1. An auxiliary vehicle rollover judging and universal wheel automatic rollover preventing device is characterized in that: the vehicle center-of-gravity detection device can collect the center-of-gravity position of a vehicle in real time, the center-of-gravity detection device sends detection signals to an ECU (electronic control unit) and the signal output end of the ECU (4) is connected with an executing mechanism capable of adjusting the heights of the left side and the right side of a vehicle body; the actuating mechanism comprises telescopic shafts symmetrically arranged at the left side and the right side of the frame (8) and driven by hydraulic cylinders, and universal wheels are arranged at the bottoms of the telescopic shafts; the hydraulic cylinder is connected with a hydraulic pump, and an electromagnetic valve (25) connected with the ECU electronic control unit (4) is arranged on the connecting pipeline; the bottom of the frame (8) is provided with a fixed shaft in parallel with the direction of the vehicle body through a bracket, a telescopic shaft driven by a hydraulic cylinder is sleeved on the fixed shaft and can rotate around the fixed shaft, and the telescopic shaft is always vertical relative to the ground under the action of gravity; the universal wheel is fixed on the rotating shaft through the universal wheel shaft, and the rotating shaft is fixed in the fixed bearing plate below the telescopic shaft in an interference fit manner with the bearing.

2. The auxiliary vehicle rollover determination and automatic rollover prevention device for universal wheels according to claim 1, wherein: the gravity center detection device is arranged between the axle and the frame and is positioned in a longitudinal vertical symmetrical plane of the vehicle body.

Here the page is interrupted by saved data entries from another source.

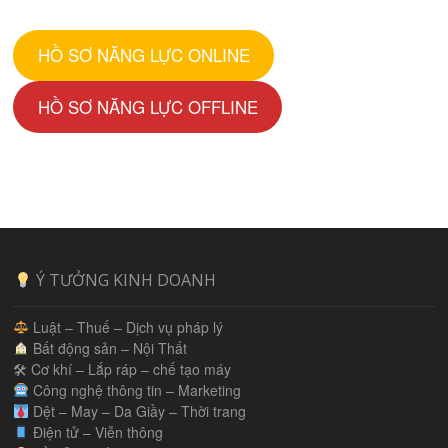
HỒ SƠ NĂNG LỰC ONLINE
HỒ SƠ NĂNG LỰC OFFLINE
Ý TƯỞNG KINH DOANH
Luật – Thuế – Dịch vụ pháp lý
Bất động sản – Nội Thất
🛠 Cơ khí – Lắp ráp – chế tạo máy
Công nghệ thông tin – Marketing
Dệt – May – Da Giầy – Thời trang
Điện tử – Viễn thông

3. The auxiliary vehicle rollover determination and automatic rollover prevention device for universal wheels according to claim 1 or 2, wherein: the gravity center detection device comprises a gravity center offset pointer and a sensor.

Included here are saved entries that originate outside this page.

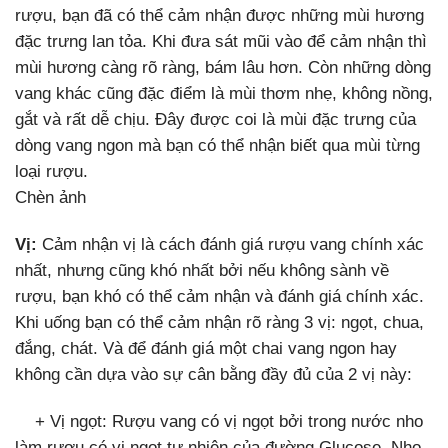
rượu, bạn đã có thể cảm nhận được những mùi hương
đặc trưng lan tỏa. Khi đưa sát mũi vào để cảm nhận thì
mùi hương càng rõ ràng, bám lâu hơn.
Còn những dòng
vang khác cũng đặc điểm là mùi thơm nhẹ, không nồng,
gắt và rất dễ chịu. Đây được coi là mùi đặc trưng của
dòng vang ngon mà bạn có thể nhận biết qua mùi từng
loại rượu.
Chèn ảnh
Vị:
Cảm nhận vị là cách đánh giá rượu vang chính xác
nhất, nhưng cũng khó nhất bởi nếu không sành về
rượu, bạn khó có thể cảm nhận và đánh giá chính xác.
Khi uống bạn có thể cảm nhận rõ ràng 3 vị: ngọt, chua,
đắng, chát. Và để đánh giá một chai vang ngon hay
không cần dựa vào sự cân bằng đầy đủ của 2 vị này:
+ Vị ngọt: Rượu vang có vị ngọt bởi trong nước nho
làm rượu có vị ngọt tự nhiên của đường Glucose. Nho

4. The auxiliary vehicle rollover determination and automatic rollover prevention device for universal wheels according to claim 1, wherein: the ECU electronic control unit (4) is also respectively connected with the liquid crystal display module (3) and the voice prompt module (7).

5. The auxiliary vehicle rollover determination and automatic rollover prevention device for universal wheels according to claim 1, wherein: the ECU electronic control unit (4) is connected with a system setting circuit.